When I started this column a year ago, I was determined to make it distinct from those editors’ columns that simply rattle off the content of that month’s issue. That’s what the table of contents is for, after all. Just this once, I’m making an exception.
I hope you’ll forgive a little self-indulgence, but so much is different and new about Physicians Practice and PhysiciansPractice.com, starting (mostly) this month, that I just couldn’t resist giving you a run-through. Our tweaks to the content and look of the magazine and Web site will, we think, make it harder to stay away - and encourage you, once you’re here, to stick around and explore us further. To wit:
We’ve developed six new columns, plus a meet-the-staff feature and even a healthcare-themed crossword puzzle. For the most part we’re aiming to be more concise, solutions-oriented, and, well, a little more entertaining. Who says practice management can’t be fun? Yet we still have four in-depth features in every issue, and we’ll continue to offer CME-accredited content six times a year (with 12 credits available online over the course of the year, as always).
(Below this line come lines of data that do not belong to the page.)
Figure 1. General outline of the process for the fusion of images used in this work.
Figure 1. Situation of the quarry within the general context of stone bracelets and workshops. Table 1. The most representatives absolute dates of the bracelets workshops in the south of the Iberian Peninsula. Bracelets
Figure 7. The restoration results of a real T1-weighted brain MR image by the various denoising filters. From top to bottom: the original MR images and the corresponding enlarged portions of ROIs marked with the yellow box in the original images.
What’s new? Our personal finance column, Your Money, is the only one I know of aimed at physicians that isn’t written by someone in the financial services business. No offense to them, but we want to tell you what you really need to know, not sell you insurance. Physician Beware alerts you to practice pitfalls that you may not have known existed and TrendSpotter shines a light on legal, regulatory, and business-climate changes that are on the horizon, while there’s still time to prepare. Solved! is Pamela Moore’s new advice column. And The List is, well … you’d better just see that one for yourself.
Our crack designer gave us a facelift, too; we wanted to look a little more contemporary. You may have noticed minor touch-ups to our cover; even more substantial alterations have been made to the inside pages.
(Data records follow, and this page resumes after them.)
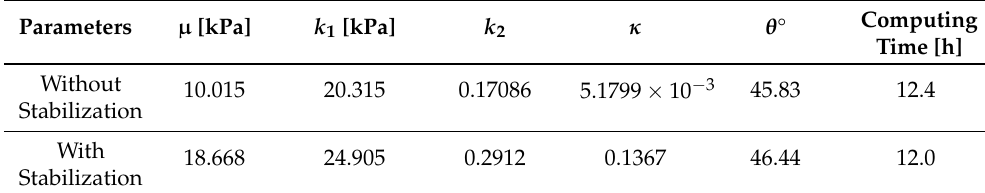
Table 6. GHO model parameters obtained with and without stabilization term. Parameters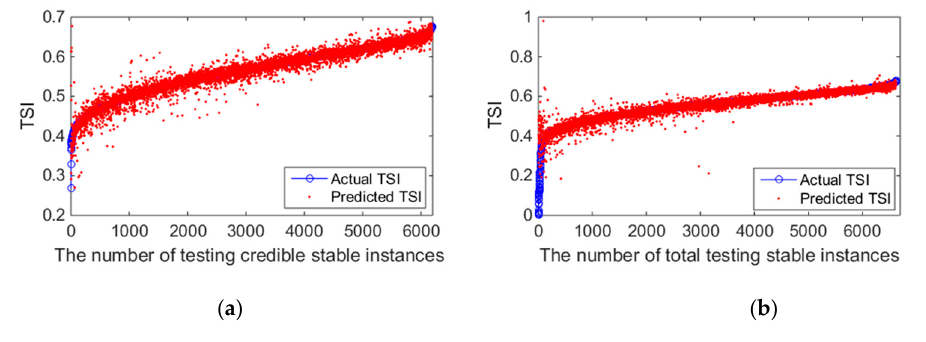
Figure 9. Detailed prediction results for the stable regression model at a response time of 0.50 s: ( a ) detailed prediction results of testing credible stable instances, mean squared error (MSE) = 0.0003; ( b ) detailed prediction results of total testing stable instances, MSE = 0.0014.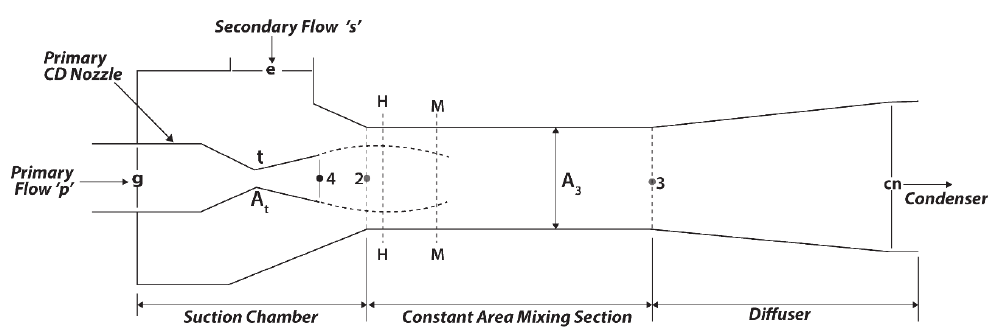
Figure 2. Ejector schematic.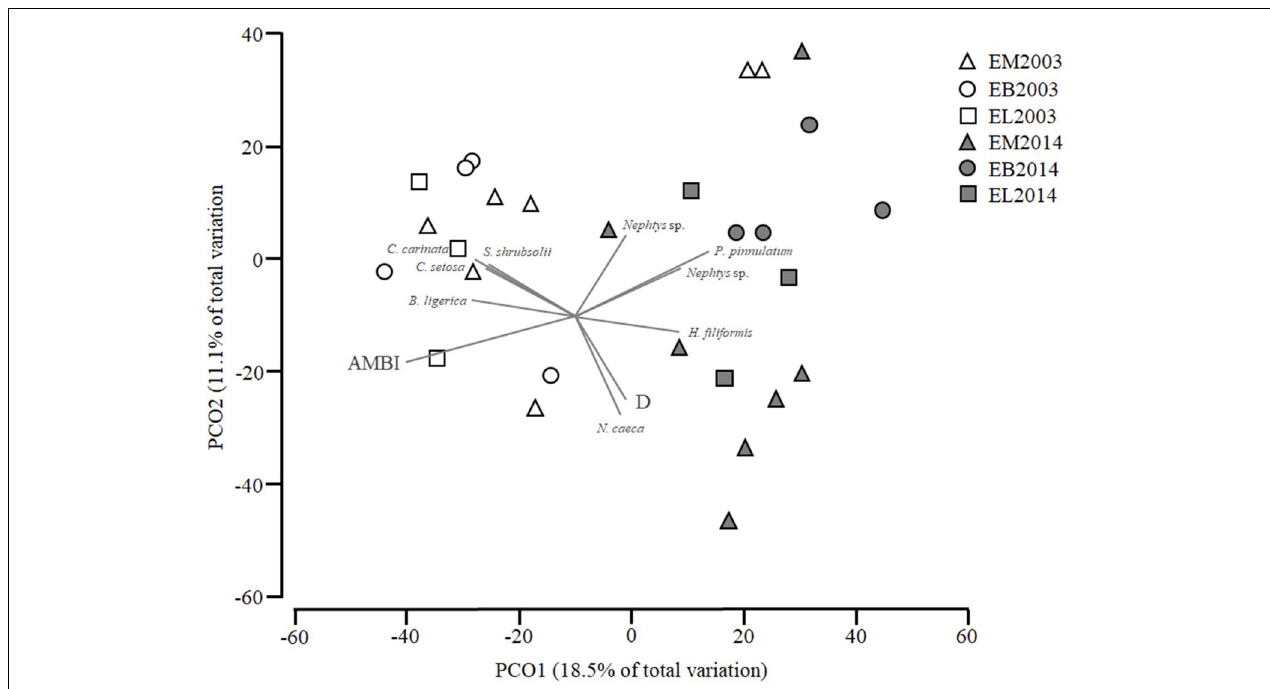
FIGURE 6 | Principal coordinates analysis (PCoA) of soft bottom macrobenthic communities within estuary (EM; EB;EL) Correlation with AZTI’s Marine Biotic Index (AMBI) and Distribution (D) are shown as well as species which have a Pearson correlation of at least 0.4 with PCO1 or PCO2.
Of all of the new content we’ve developed for 2009, my personal favorite is our “Physician Writer Search” project, which invites you to write essays about your experiences - with the opportunity to see your work in print. Although we do offer some of the good old American green stuff to the authors of selected essays - never let it be said that we expect physicians to work for free - we think most of you who submit your work do it for the chance to simply be heard. You are yearning to communicate, and we want you to know we’re listening.
But it is not just we who are listening. We know you want to hear from each other, too, so in the fall we launched our online forum for physicians and others involved in practice management to give you the chance to commiserate, agitate, or even bloviate. Angry about something you read in our pages or elsewhere? Or maybe you’ve had a new problem crop up in your office, and want to ask colleagues whether they’ve ever dealt with something similar. Just want to gripe - or share a success story? Go for it at forum.physicianspractice.com.
And stop by PhysiciansPractice.com, too. All the usual articles, tools, surveys, and loads of other goodies are there, as always, and we’ve also made a few design tweaks to make it easier to find the stuff you want.
Next month, it’s back to our regularly scheduled Editor’s Note, promise. But first, let me state what hasn’t changed, and never will: We exist for you, doc. Our purpose is to offer you the tools and information that you need to make better decisions about your practice, so that you can enjoy your work, be a better physician, and have a happier life.
That’s not too much to ask. And we’re happy to help.